Friday morning, August 14th (so nearly 2 weeks ago now) - Quinn woke up for his feeding shortly after 4AM. Gordon went to get him and I lie there willing myself awake so I could give Q his early morning snack. Soon after the phone rang. I hate hate hate when the phone rings in the middle of the night. So often it's a wrong number... but every now and then it's a horrible, horrible message. Gordon had a hard time finding the phone and the caller hung up - I relaxed for a minute, thinking - phew, wrong number. Then it rang again - and I knew someone was trying to reach us.
My first thought was that my Grandma had passed away. She's been in a nursing home with Alzheimer's for a few years now and had recently started refusing food. We knew she was getting ready to move on. In fact, Friday morning we were heading down there to see her and introduce her to Quinn. My stomach tightened at the thought that we were too late. Gordon answered the phone and I heard him talking to my mother. I prepared myself to hear the news that Grams had passed on and I hadn't gotten a chance to say goodbye.

Study questions »
(1) Transcribe part of the phone-call account, beginning at the words "My first thought" and stopping after "to say goodbye.".
(2) List every person the phone-call account mentions, by name or by relation, other than the narrator.
(3) Resume the phone-call account after its last sentence.

Recorded information »
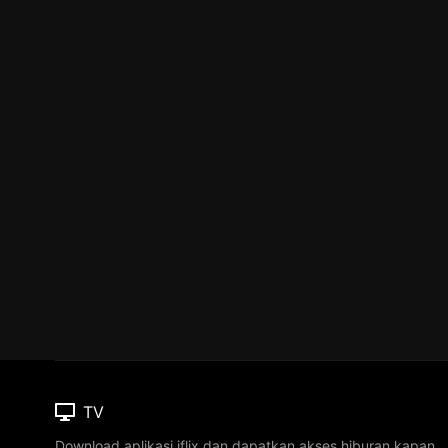
TV
Download aplikasi iflix dan dapatkan akses hiburan kapan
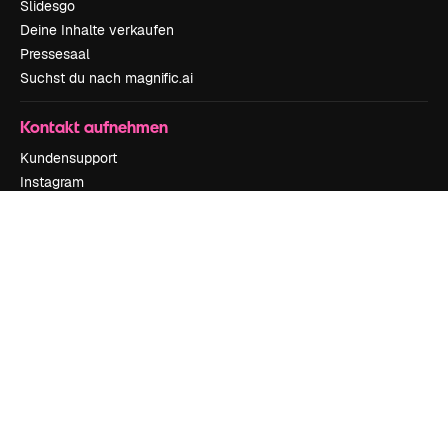
Slidesgo
Deine Inhalte verkaufen
Pressesaal
Suchst du nach magnific.ai
Kontakt aufnehmen
Kundensupport
Instagram
YouTube
LinkedIn
TikTok
Discord
X
Reddit
Copyright © 2010-
2026
Freepik Company S.L.U.
Alle Rechte vorbehalten
.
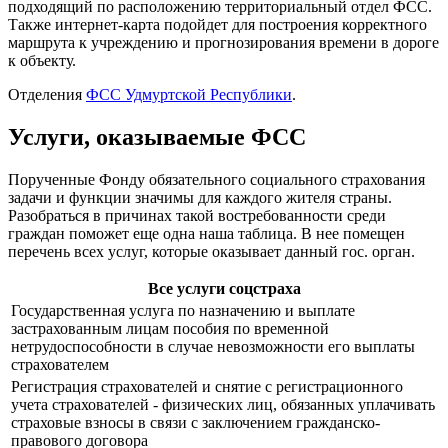
подходящий по расположению территориальный отдел ФСС.
Также интернет-карта подойдет для построения корректного
маршрута к учреждению и прогнозирования времени в дороге
к объекту.
Отделения
ФСС Удмуртской Республики
.
Услуги, оказываемые ФСС
Порученные Фонду обязательного социального страхования
задачи и функции значимы для каждого жителя страны.
Разобраться в причинах такой востребованности среди
граждан поможет еще одна наша таблица. В нее помещен
перечень всех услуг, которые оказывает данный гос. орган.
Все услуги соцстраха
Государственная услуга по назначению и выплате
застрахованным лицам пособия по временной
нетрудоспособности в случае невозможности его выплаты
страхователем
Регистрация страхователей и снятие с регистрационного
учета страхователей - физических лиц, обязанных уплачивать
страховые взносы в связи с заключением гражданско-
правового договора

Task-by-task answers »
(1)
My first thought was that my Grandma had passed away. She's been in a nursing home with Alzheimer's for a few years now and had recently started refusing food. We knew she was getting ready to move on. In fact, Friday morning we were heading down there to see her and introduce her to Quinn. My stomach tightened at the thought that we were too late. Gordon answered the phone and I heard him talking to my mother. I prepared myself to hear the news that Grams had passed on and I hadn't gotten a chance to say goodbye.

(2) Quinn, Gordon, the narrator's Grandma (Grams), the narrator's mother

(3)
However, when I finally got on the phone and heard what my Mom had to say - I was woefully unprepared. I vaguely remember her saying "Dad's in the hospital". DAD? - I said. What could be wrong with Dad? Then she said a sentence that included the words "brain aneurysm" and my world just stopped spinning.
I don't remember much about the conversation. The jist was that my Dad had come home from his trip to Memphis Thursday evening, gone to a shelter board meeting, and then returned home - a normal day. Around 10PM my Mom heard him in the bathroom and he complained of the "worst headache of his life". My Mom took one look at him and called an ambulance. They took him to Charlton in Fall River, but he was soon transferred to Rhode Island Hospital once they confirmed that he had experienced a subarachnoid hemorrhage (SAH).
I couldn't really digest the news, my brain was both spinning and shutting down at the same time. We made plans with my Mom regarding getting the four of us to Rhode Island and hung up the phone. I lay back down and tried to get another hour of sleep. I tossed and turned, got up googled "brain aneurysm", tried to control the scary thoughts running around in my head, tried to ignore the dismal statistics.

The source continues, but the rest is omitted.